(Saved data entries)
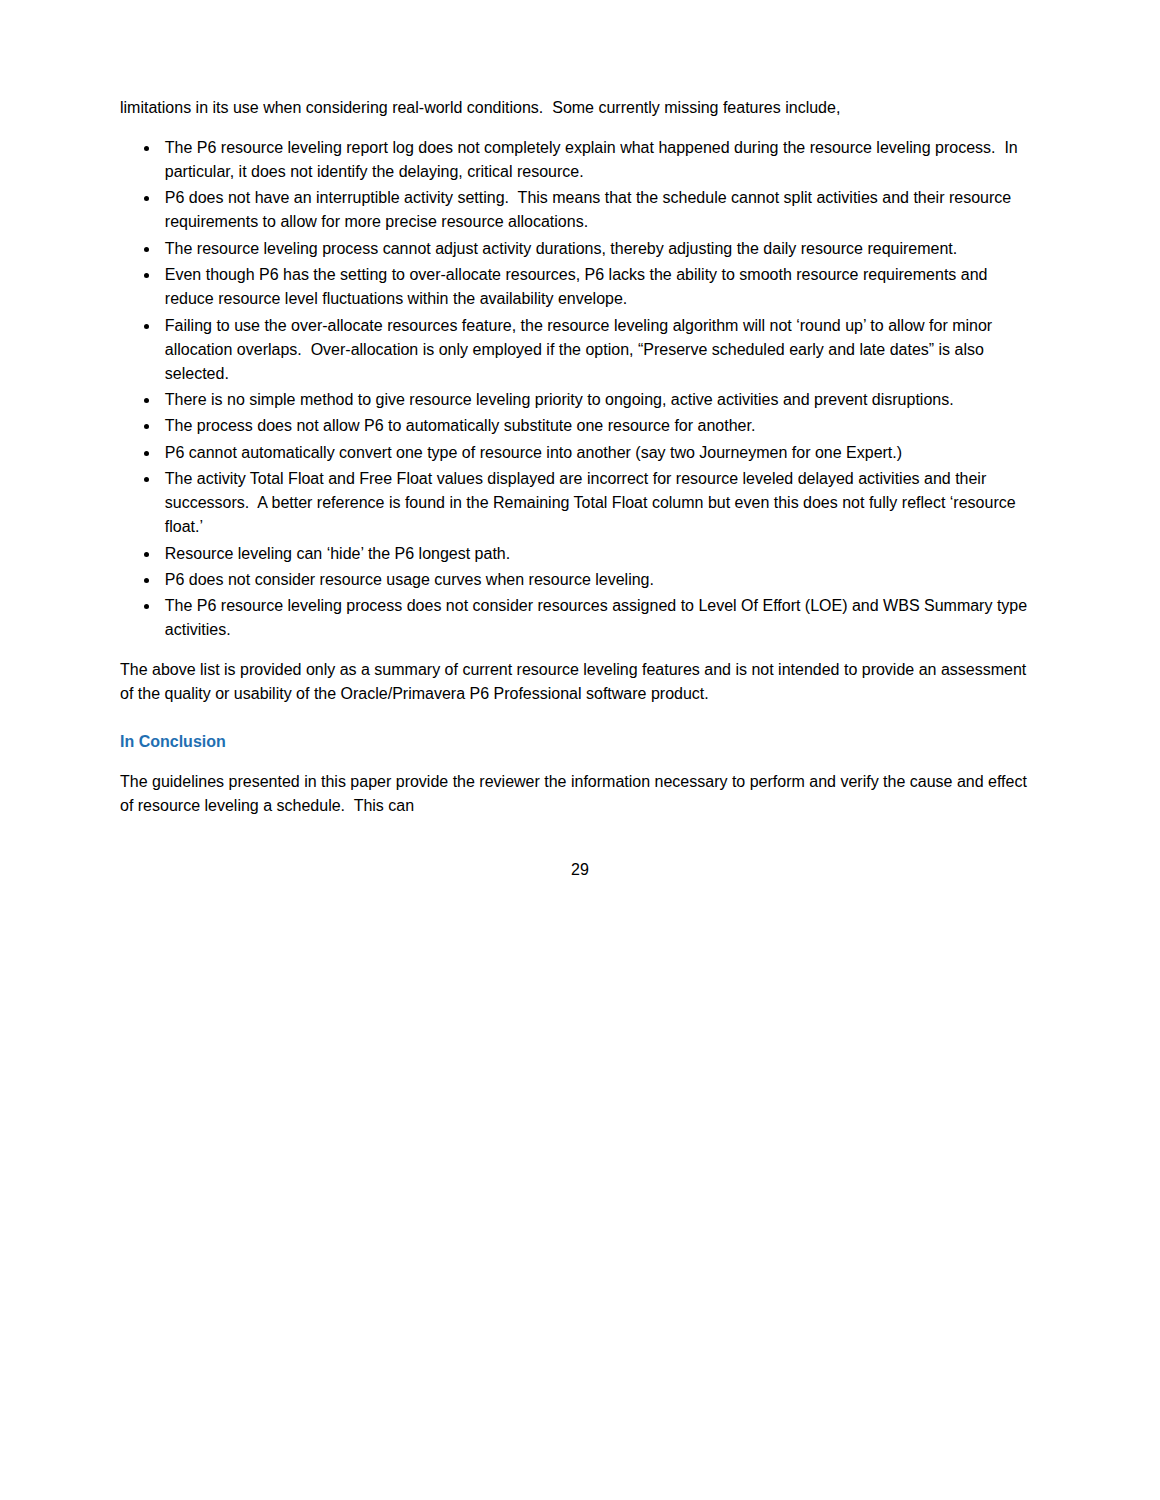limitations in its use when considering real-world conditions. Some currently missing features include,
The P6 resource leveling report log does not completely explain what happened during the resource leveling process. In particular, it does not identify the delaying, critical resource.
P6 does not have an interruptible activity setting. This means that the schedule cannot split activities and their resource requirements to allow for more precise resource allocations.
The resource leveling process cannot adjust activity durations, thereby adjusting the daily resource requirement.
Even though P6 has the setting to over-allocate resources, P6 lacks the ability to smooth resource requirements and reduce resource level fluctuations within the availability envelope.
Failing to use the over-allocate resources feature, the resource leveling algorithm will not ‘round up’ to allow for minor allocation overlaps. Over-allocation is only employed if the option, “Preserve scheduled early and late dates” is also selected.
There is no simple method to give resource leveling priority to ongoing, active activities and prevent disruptions.
The process does not allow P6 to automatically substitute one resource for another.
P6 cannot automatically convert one type of resource into another (say two Journeymen for one Expert.)
The activity Total Float and Free Float values displayed are incorrect for resource leveled delayed activities and their successors. A better reference is found in the Remaining Total Float column but even this does not fully reflect ‘resource float.’
Resource leveling can ‘hide’ the P6 longest path.
P6 does not consider resource usage curves when resource leveling.
The P6 resource leveling process does not consider resources assigned to Level Of Effort (LOE) and WBS Summary type activities.
The above list is provided only as a summary of current resource leveling features and is not intended to provide an assessment of the quality or usability of the Oracle/Primavera P6 Professional software product.
In Conclusion
The guidelines presented in this paper provide the reviewer the information necessary to perform and verify the cause and effect of resource leveling a schedule. This can
29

▶ **YOUR ASSIGNMENT**
Your answer should be the lines above, from the line containing "Resource leveling can" up to and including the line containing "The P6 resource leveling process", reproduced exactly and with nothing else.

▶ **EXPECTED ANSWER**
Resource leveling can ‘hide’ the P6 longest path.
P6 does not consider resource usage curves when resource leveling.
The P6 resource leveling process does not consider resources assigned to Level Of Effort (LOE) and WBS Summary type activities.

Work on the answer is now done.